Swap "image" for "picture" throughout the entries below and write them out again with nothing else changed. Leave out the pictures.
======
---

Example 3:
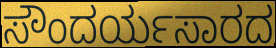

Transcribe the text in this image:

ಸೌಂದರ್ಯಸಾರದ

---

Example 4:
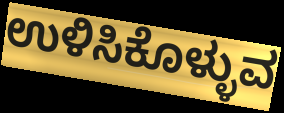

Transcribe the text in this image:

ಉಳಿಸಿಕೊಳ್ಳುವ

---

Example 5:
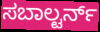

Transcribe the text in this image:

ಸಬಾಲ್ಟರ್ನ್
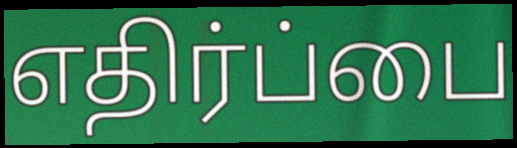
எதிர்ப்பை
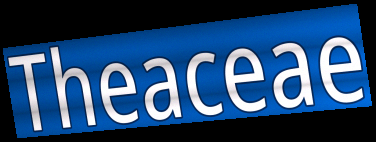
Theaceae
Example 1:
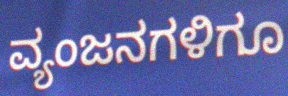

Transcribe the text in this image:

ವ್ಯಂಜನಗಳಿಗೂ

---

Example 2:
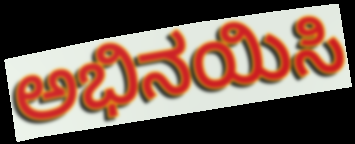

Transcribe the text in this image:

ಅಭಿನಯಿಸಿ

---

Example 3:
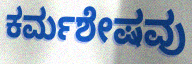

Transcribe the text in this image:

ಕರ್ಮಶೇಷವು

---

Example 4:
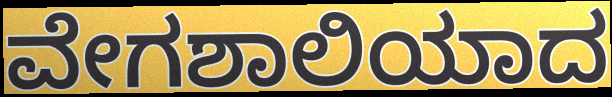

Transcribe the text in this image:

ವೇಗಶಾಲಿಯಾದ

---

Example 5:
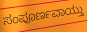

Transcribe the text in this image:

ಸಂಪೂರ್ಣವಾಯ್ತು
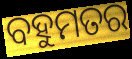
ବହୁମତର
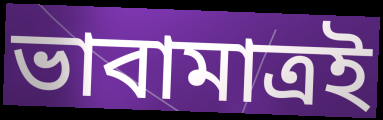
ভাবামাত্রই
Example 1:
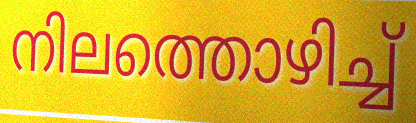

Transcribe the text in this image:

നിലത്തൊഴിച്ച്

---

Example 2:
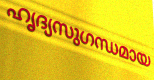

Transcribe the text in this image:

ഹൃദ്യസുഗന്ധമായ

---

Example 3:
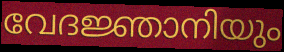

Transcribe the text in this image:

വേദജ്ഞാനിയും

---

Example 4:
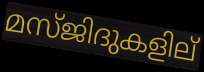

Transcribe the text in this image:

മസ്ജിദുകളില്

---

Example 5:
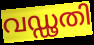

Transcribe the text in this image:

വഡ്ഢതി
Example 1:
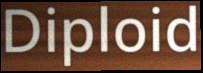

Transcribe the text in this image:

Diploid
======
> _RESULT OF THE TASK_:
---

Example 3:

Transcribe the text in this picture:

ಸೌಂದರ್ಯಸಾರದ

---

Example 4:

Transcribe the text in this picture:

ಉಳಿಸಿಕೊಳ್ಳುವ

---

Example 5:

Transcribe the text in this picture:

ಸಬಾಲ್ಟರ್ನ್
எதிர்ப்பை
Theaceae
Example 1:

Transcribe the text in this picture:

ವ್ಯಂಜನಗಳಿಗೂ

---

Example 2:

Transcribe the text in this picture:

ಅಭಿನಯಿಸಿ

---

Example 3:

Transcribe the text in this picture:

ಕರ್ಮಶೇಷವು

---

Example 4:

Transcribe the text in this picture:

ವೇಗಶಾಲಿಯಾದ

---

Example 5:

Transcribe the text in this picture:

ಸಂಪೂರ್ಣವಾಯ್ತು
ବହୁମତର
ভাবামাত্রই
Example 1:

Transcribe the text in this picture:

നിലത്തൊഴിച്ച്

---

Example 2:

Transcribe the text in this picture:

ഹൃദ്യസുഗന്ധമായ

---

Example 3:

Transcribe the text in this picture:

വേദജ്ഞാനിയും

---

Example 4:

Transcribe the text in this picture:

മസ്ജിദുകളില്

---

Example 5:

Transcribe the text in this picture:

വഡ്ഢതി
Example 1:

Transcribe the text in this picture:

Diploid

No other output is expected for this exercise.